+++ TEXT SECTION

May vegetable planting and transplanting

  • Few seeds will germinate if the soil temperature is below 45ºF (7ºC) and warm-weather crops will not thrive until the night temperatures stay consistently above 50ºF (10ºC). Follow the high and low temperatures for several days if you are unsure if the time is right to begin sowing and planting out warm-season crops.
  • If you do get started and temperatures unexpectedly dip, use horticultural fleece or cloches to protect summer veggies from danger.
  • You can minimize transplant shock if you hold off putting melons and summer and winter squash seedlings in the garden until 10 days after the date of the last expected frost. Peppers and eggplants can be transplanted into the garden two to three weeks after the last frost.
  • Herb starts like dill, oregano, sweet marjoram, cilantro, rosemary, sage, and thyme can be transplanted into the garden this month. Make sure the weather is settled warm before you plant out basil and lemongrass.
  • Start sowing vegetables without protection if the soil and nighttime temperatures have warmed.
  • Thin beets, carrots, lettuce, radishes, spinach, and other half-hardy and hardy seedlings were planted late last month. As crops are harvested, plant successions spring crops or start introducing summer crops.
  • Early in the month, prepare outdoor sites for cucumbers, squashes, and tomatoes. Erect supports for runner beans, and place stakes, poles, and trellises in place for tall and climbing crops.
  • Stake tomatoes and tie them gently to the stakes.
  • Remove cloches from broad beans, carrots, and peas.
  • Mid-month sowing: sow seeds of beans, lima beans, corn, okra, squash, cucumber, cantaloupe, Chinese cabbage, and other tender vegetables and herbs after temperatures have reached 70sF.

++++++

According to the May planting guide, how long after the last frost can peppers and eggplants be transplanted into the garden? The records are unrelated to the May planting guide.

+++ DATASET

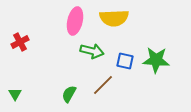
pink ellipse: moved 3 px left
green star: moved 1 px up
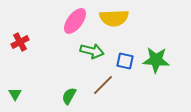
pink ellipse: rotated 24 degrees clockwise
green semicircle: moved 2 px down
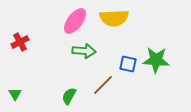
green arrow: moved 8 px left; rotated 10 degrees counterclockwise
blue square: moved 3 px right, 3 px down
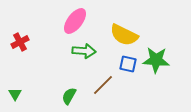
yellow semicircle: moved 10 px right, 17 px down; rotated 28 degrees clockwise
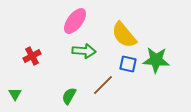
yellow semicircle: rotated 24 degrees clockwise
red cross: moved 12 px right, 14 px down
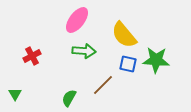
pink ellipse: moved 2 px right, 1 px up
green semicircle: moved 2 px down
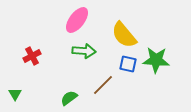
green semicircle: rotated 24 degrees clockwise
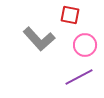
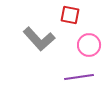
pink circle: moved 4 px right
purple line: rotated 20 degrees clockwise
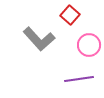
red square: rotated 30 degrees clockwise
purple line: moved 2 px down
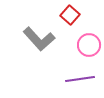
purple line: moved 1 px right
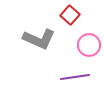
gray L-shape: rotated 24 degrees counterclockwise
purple line: moved 5 px left, 2 px up
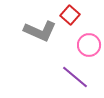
gray L-shape: moved 1 px right, 8 px up
purple line: rotated 48 degrees clockwise
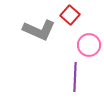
gray L-shape: moved 1 px left, 1 px up
purple line: rotated 52 degrees clockwise
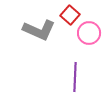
pink circle: moved 12 px up
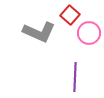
gray L-shape: moved 2 px down
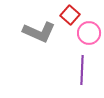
purple line: moved 7 px right, 7 px up
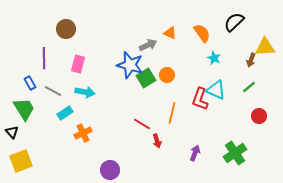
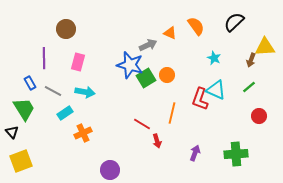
orange semicircle: moved 6 px left, 7 px up
pink rectangle: moved 2 px up
green cross: moved 1 px right, 1 px down; rotated 30 degrees clockwise
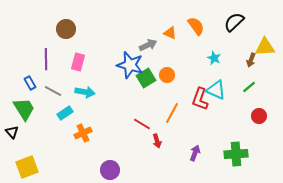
purple line: moved 2 px right, 1 px down
orange line: rotated 15 degrees clockwise
yellow square: moved 6 px right, 6 px down
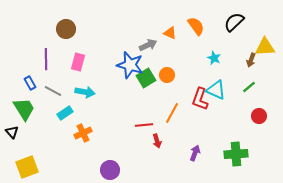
red line: moved 2 px right, 1 px down; rotated 36 degrees counterclockwise
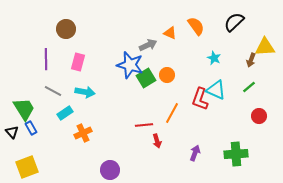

++++++

→ **EXPECTED ANSWER**: Two to three weeks after the last frost.